Around 300 employees will transfer to the new owners but it spells a bleak future for those working in the stores, which are all expected to close permanently.
The transaction, which also includes leisurewear brand HIIT, is expected to be completed later this week.
ASOS said: “These are strong brands that resonate well with our core customer base.”
Chief executive Nick Beighton said: “We are extremely proud to be the new owners of the Topshop, Topman, Miss Selfridge and HIIT brands.
“The acquisition of these iconic British brands is a hugely exciting moment for ASOS and our customers and will help accelerate our multi-brand platform strategy.”
It is the biggest transaction so far in the break-up of the Arcadia empire, which employed 13,000 people and operated from more than 400 stores when it collapsed into administration at the end of November.
Boohoo, which has also thrived during the pandemic, is lining up a deal to buy the remainder of the empire, confirming last week it was in exclusive talks to buy the Dorothy Perkins, Burton and Wallis brands – but again would see stores left out.
Separately, Boohoo has paid £55m to acquire the brand of collapsed department store chain Debenhams in a transaction which will see 118 stores close with the loss of more than 10,000 staff.
Paul Kirkland, Retail and Hospitality Business Development Director at Fujitsu, said: “The Topshop and Miss Selfridge brands have been synonymous with British fashion since the 1960s, driving highstreets fashion forward.
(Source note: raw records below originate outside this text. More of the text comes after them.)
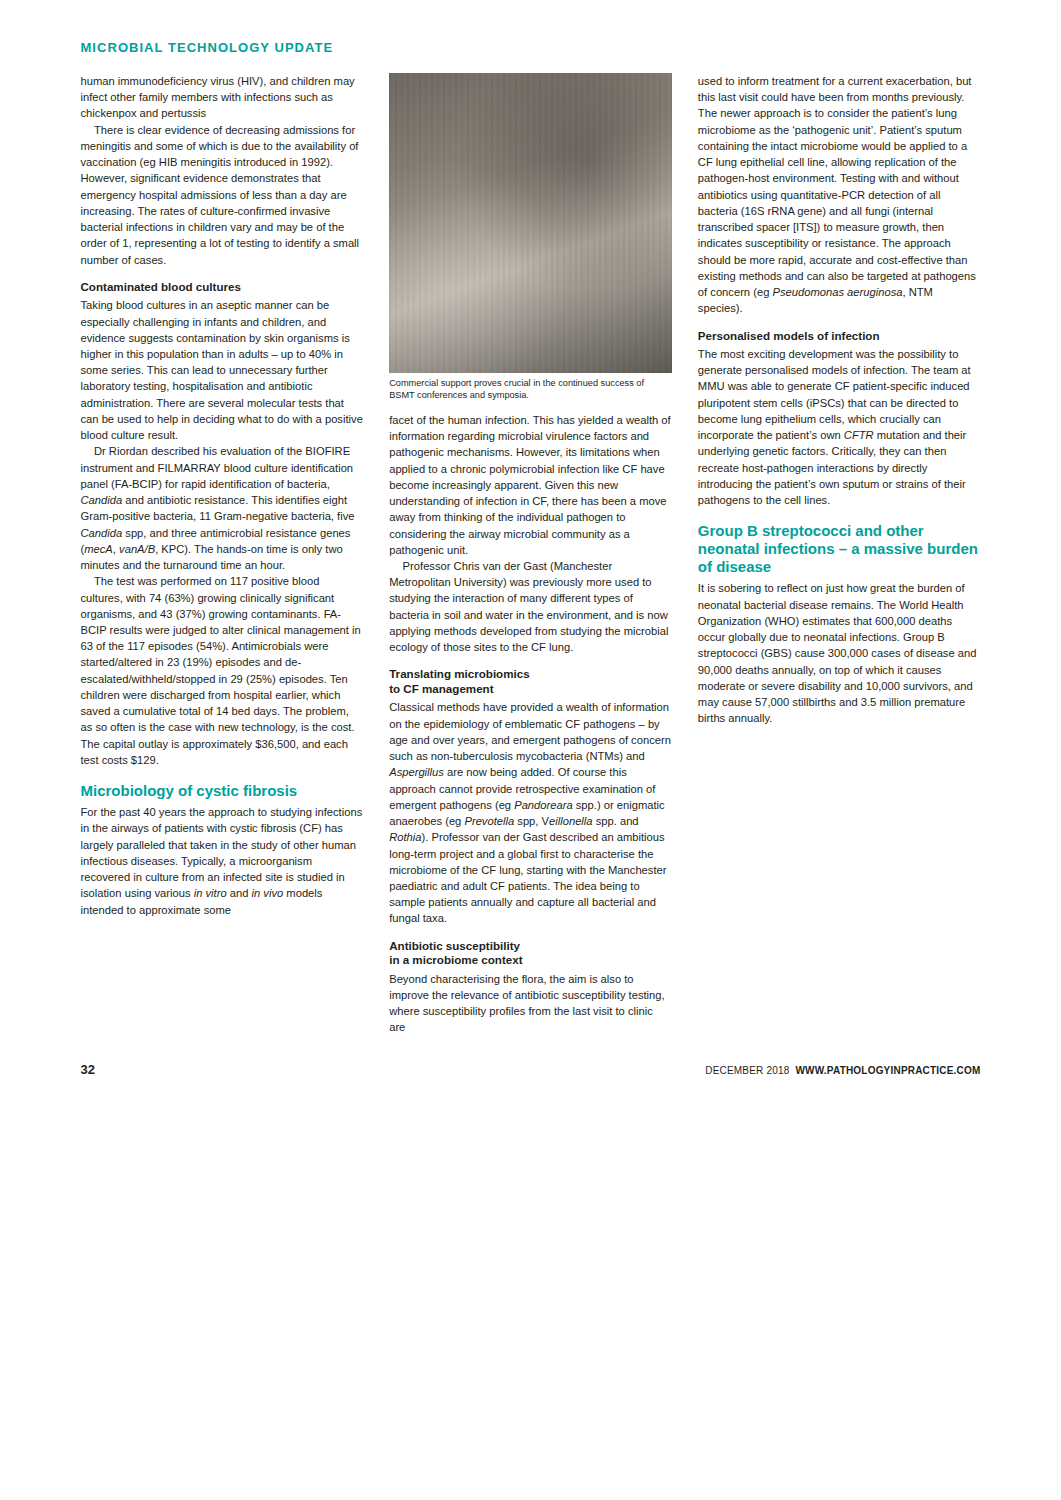Microbial Technology Update
human immunodeficiency virus (HIV), and children may infect other family members with infections such as chickenpox and pertussis
There is clear evidence of decreasing admissions for meningitis and some of which is due to the availability of vaccination (eg HIB meningitis introduced in 1992). However, significant evidence demonstrates that emergency hospital admissions of less than a day are increasing. The rates of culture-confirmed invasive bacterial infections in children vary and may be of the order of 1, representing a lot of testing to identify a small number of cases.
Contaminated blood cultures
Taking blood cultures in an aseptic manner can be especially challenging in infants and children, and evidence suggests contamination by skin organisms is higher in this population than in adults – up to 40% in some series. This can lead to unnecessary further laboratory testing, hospitalisation and antibiotic administration. There are several molecular tests that can be used to help in deciding what to do with a positive blood culture result.
Dr Riordan described his evaluation of the BIOFIRE instrument and FILMARRAY blood culture identification panel (FA-BCIP) for rapid identification of bacteria, Candida and antibiotic resistance. This identifies eight Gram-positive bacteria, 11 Gram-negative bacteria, five Candida spp, and three antimicrobial resistance genes (mecA, vanA/B, KPC). The hands-on time is only two minutes and the turnaround time an hour.
The test was performed on 117 positive blood cultures, with 74 (63%) growing clinically significant organisms, and 43 (37%) growing contaminants. FA-BCIP results were judged to alter clinical management in 63 of the 117 episodes (54%). Antimicrobials were started/altered in 23 (19%) episodes and de-escalated/withheld/stopped in 29 (25%) episodes. Ten children were discharged from hospital earlier, which saved a cumulative total of 14 bed days. The problem, as so often is the case with new technology, is the cost. The capital outlay is approximately $36,500, and each test costs $129.
Microbiology of cystic fibrosis
For the past 40 years the approach to studying infections in the airways of patients with cystic fibrosis (CF) has largely paralleled that taken in the study of other human infectious diseases. Typically, a microorganism recovered in culture from an infected site is studied in isolation using various in vitro and in vivo models intended to approximate some
Commercial support proves crucial in the continued success of BSMT conferences and symposia.
facet of the human infection. This has yielded a wealth of information regarding microbial virulence factors and pathogenic mechanisms. However, its limitations when applied to a chronic polymicrobial infection like CF have become increasingly apparent. Given this new understanding of infection in CF, there has been a move away from thinking of the individual pathogen to considering the airway microbial community as a pathogenic unit.
Professor Chris van der Gast (Manchester Metropolitan University) was previously more used to studying the interaction of many different types of bacteria in soil and water in the environment, and is now applying methods developed from studying the microbial ecology of those sites to the CF lung.
Translating microbiomics
to CF management
Classical methods have provided a wealth of information on the epidemiology of emblematic CF pathogens – by age and over years, and emergent pathogens of concern such as non-tuberculosis mycobacteria (NTMs) and Aspergillus are now being added. Of course this approach cannot provide retrospective examination of emergent pathogens (eg Pandoreara spp.) or enigmatic anaerobes (eg Prevotella spp, Veillonella spp. and Rothia). Professor van der Gast described an ambitious long-term project and a global first to characterise the microbiome of the CF lung, starting with the Manchester paediatric and adult CF patients. The idea being to sample patients annually and capture all bacterial and fungal taxa.
Antibiotic susceptibility
in a microbiome context
Beyond characterising the flora, the aim is also to improve the relevance of antibiotic susceptibility testing, where susceptibility profiles from the last visit to clinic are
used to inform treatment for a current exacerbation, but this last visit could have been from months previously. The newer approach is to consider the patient’s lung microbiome as the ‘pathogenic unit’. Patient’s sputum containing the intact microbiome would be applied to a CF lung epithelial cell line, allowing replication of the pathogen-host environment. Testing with and without antibiotics using quantitative-PCR detection of all bacteria (16S rRNA gene) and all fungi (internal transcribed spacer [ITS]) to measure growth, then indicates susceptibility or resistance. The approach should be more rapid, accurate and cost-effective than existing methods and can also be targeted at pathogens of concern (eg Pseudomonas aeruginosa, NTM species).
Personalised models of infection
The most exciting development was the possibility to generate personalised models of infection. The team at MMU was able to generate CF patient-specific induced pluripotent stem cells (iPSCs) that can be directed to become lung epithelium cells, which crucially can incorporate the patient’s own CFTR mutation and their underlying genetic factors. Critically, they can then recreate host-pathogen interactions by directly introducing the patient’s own sputum or strains of their pathogens to the cell lines.
Group B streptococci and other neonatal infections – a massive burden of disease
It is sobering to reflect on just how great the burden of neonatal bacterial disease remains. The World Health Organization (WHO) estimates that 600,000 deaths occur globally due to neonatal infections. Group B streptococci (GBS) cause 300,000 cases of disease and 90,000 deaths annually, on top of which it causes moderate or severe disability and 10,000 survivors, and may cause 57,000 stillbirths and 3.5 million premature births annually.
32
DECEMBER 2018 WWW.PATHOLOGYINPRACTICE.COM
However, with Covid-19 leading to the prolonged closure of stores both across the UK and around the world, 2020 retail sales saw the largest annual fall in history and Arcadia was one of the most heavily hit. But Asos’ decision to acquire the Topshop and Miss Selfridge stock and brands, rather than the physical stores, goes someway to highlighting Arcadia’s weak spot – as online demand sky-rocketed, the Arcadia Group failed to evolve its omni-channel strategy quickly enough and its investment in physical stores soon became a weight around its neck.
“Looking ahead, as Topshop and Miss Selfridge become ‘digital’ only businesses, the removal of brick and mortar overheads will increase profit margins and better align the brands with the ever-increasing demand for online retail solutions – something that will stand them in good stead during the current, and indeed any future, national lockdowns. Furthermore, Asos, which was one of the few success stories in 2020 thanks to its online infrastructure, fleet of foot fast fashion aligned to its customer demographics and the convenience of having a collection of brands all in one place, will only bolster Topshop’s renown and sales in a difficult economic climate. Ultimately, the dominance of Asos in the online shopping arena will help to revive the Topshop and Miss Selfridge brands in 2021 and reshape them for the modern consumer.”